La rilevazione di una scossa tellurica di 6.3 gradi della scala Richter, inizialmente ricondotta a un terremoto, con epicentro nelle province settentrionali della Corea del Nord – quelle confinanti con la Russia Asiatica, oltre che con la Cina – hanno annunciato al mondo che Pyongyang prosegue nella sperimentazione di ordigni nucleari.

Dopo sole 24 ore, la TV statale coreana ha confermato l’avvenuto esperimento sotterraneo (il sesto della nazione guidata dal dittatore Kim Jong-un), comunicando che, stavolta, la detonazione riguardava una bomba all’idrogeno da utilizzarsi per armare la testata di un supermissile intercontinentale.

Già nel gennaio 2016, la TV coreana aveva annunciato la sperimentazione di una bomba H, ma la notizia era stata accolta come una “boutade”, in Occidente.

La Corea del Nord, quindi, non ferma affatto, né rettifica la sua linea provocatoria contro gli “stati capitalistici” vicini (Corea del Sud e Giappone) e, soprattutto, verso gli Stati Uniti, dopo che, solo cinque giorni fa, un missile lanciato da una base a est della capitale Pyongyang, ha attraversato lo spazio aereo giapponese ed è finito in mare, sia pur disintegrandosi in tre pezzi.

Ciò, secondo il diritto internazionale, costituisce già un atto di guerra contro il Giappone, anche se il quinto di una serie che potrebbe continuare all’infinito.

Tale missile, tuttavia, secondo alcune analisi, sarebbe stato il primo in grado di trasportare una testata nucleare e, quindi, l’esplosione attuale rappresenta la naturale evoluzione di una linea aggressiva che sembra portare direttamente ad un attacco missilistico nucleare da parte di Pyongyang.

Reazioni della comunità internazionale

Il Giappone che, dopo l’azione missilistica del 28 agosto, si trova già in stato di “allarme rosso”, ha rilevato che la detonazione è dieci volte più forte della precedente e cinque volte più distruttiva della bomba al plutonio lanciata dagli USA il 9 agosto 1945 su Nagasaki.

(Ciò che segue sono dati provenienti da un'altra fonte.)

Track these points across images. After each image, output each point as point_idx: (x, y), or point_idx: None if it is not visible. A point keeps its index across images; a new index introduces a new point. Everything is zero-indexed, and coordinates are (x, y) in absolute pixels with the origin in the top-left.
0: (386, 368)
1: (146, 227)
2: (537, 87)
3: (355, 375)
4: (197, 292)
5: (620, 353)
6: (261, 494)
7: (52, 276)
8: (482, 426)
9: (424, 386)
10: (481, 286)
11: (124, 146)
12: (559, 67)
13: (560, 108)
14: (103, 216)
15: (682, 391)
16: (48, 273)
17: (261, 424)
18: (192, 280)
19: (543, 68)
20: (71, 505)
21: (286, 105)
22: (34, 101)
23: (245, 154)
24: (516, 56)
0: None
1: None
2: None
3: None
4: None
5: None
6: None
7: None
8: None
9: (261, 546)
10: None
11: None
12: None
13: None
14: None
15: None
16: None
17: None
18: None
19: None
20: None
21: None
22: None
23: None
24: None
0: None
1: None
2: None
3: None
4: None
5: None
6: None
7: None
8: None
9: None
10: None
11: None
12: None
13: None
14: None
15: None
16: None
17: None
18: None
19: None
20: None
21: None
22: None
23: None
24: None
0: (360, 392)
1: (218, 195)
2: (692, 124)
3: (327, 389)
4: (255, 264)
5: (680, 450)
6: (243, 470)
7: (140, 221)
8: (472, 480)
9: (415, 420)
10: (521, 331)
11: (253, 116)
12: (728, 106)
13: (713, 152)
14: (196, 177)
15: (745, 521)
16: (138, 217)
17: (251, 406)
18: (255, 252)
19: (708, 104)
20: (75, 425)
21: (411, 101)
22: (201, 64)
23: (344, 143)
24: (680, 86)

Il premier Abe ha quindi definito l’esperimento “assolutamente inaccettabile” per la sicurezza del paese.

Se all’indomani del lancio missilistico di cinque giorni fa, l’unico paese ancora formalmente alleato con Kim Jong-un, e cioè la Cina Popolare – con tutta probabilità, colei che ha fornito a Pyongyang la tecnologia nucleare necessaria per entrare nel “club atomico” – si era limitata a criticare l’azione militare, invitando le parti in causa all’autocontrollo, ora Pechino ha “condannato con forza” la nuova alzata di muscoli nord coreana.

Il presidente cinese Xi Jinping, inoltre, si è incontrato con Vladimir Putin, a latere della riunione tra i paesi del BRICS (le economie emergenti di Brasile, India, Cina, Russia e Sudafrica) che si sta tenendo a Xian ed ha concordato con il Presidente russo la necessità di perseguire l’obiettivo della denuclearizzazione della penisola coreana, mantenendo relazioni di comunicazioni e di coordinamento tra loro.

La Corea del Sud ha alzato il suo stato di allarme e ha dichiarato l’intenzione di chiedere ulteriori aiuti militari agli Stati Uniti, annunciando, altresì, di voler presentare al più presto al Consiglio di sicurezza dell’ONU, la richiesta di ulteriori sanzioni nei confronti di Pyongyang.

Trump sconta le contraddizioni della sua politica transpacifica

Anche gli Stati Uniti hanno annunciato di presentare analoga richiesta al consiglio di sicurezza; per il resto, tuttavia, le reazioni del presidente Trump sono state scomposte come suo costume ma affidate a un semplice tweet, dove si definisce la Corea del Nord “uno Stato canaglia”, con il quale il dialogo non funziona, perché capisce solo la forza.

Donald Trump ha però convocato sulla questione il Consiglio di sicurezza nazionale, le cui decisioni non sono ancora state diffuse. Ha inoltre dichiarato che Pyongyang sta diventando fonte di serio imbarazzo per la Cina che non riesce a tenerla sotto controllo.

In realtà, a nostro parere, l’imbarazzo è tutto del Presidente statunitense, che si è fatto eleggere grazie a una campagna elettorale protezionista nei confronti dell’economia cinese e ha continuato, in questi otto mesi a provocare Pechino in ogni modo. Poi è riuscito anche a mettere in crisi le sue relazioni con Putin – che sembravano ottime – ed anche con l’ Unione Europea. Oggi, tra le superpotenze, gli Stati Uniti sono quelli più isolati diplomaticamente mentre il mondo rischia un conflitto nucleare.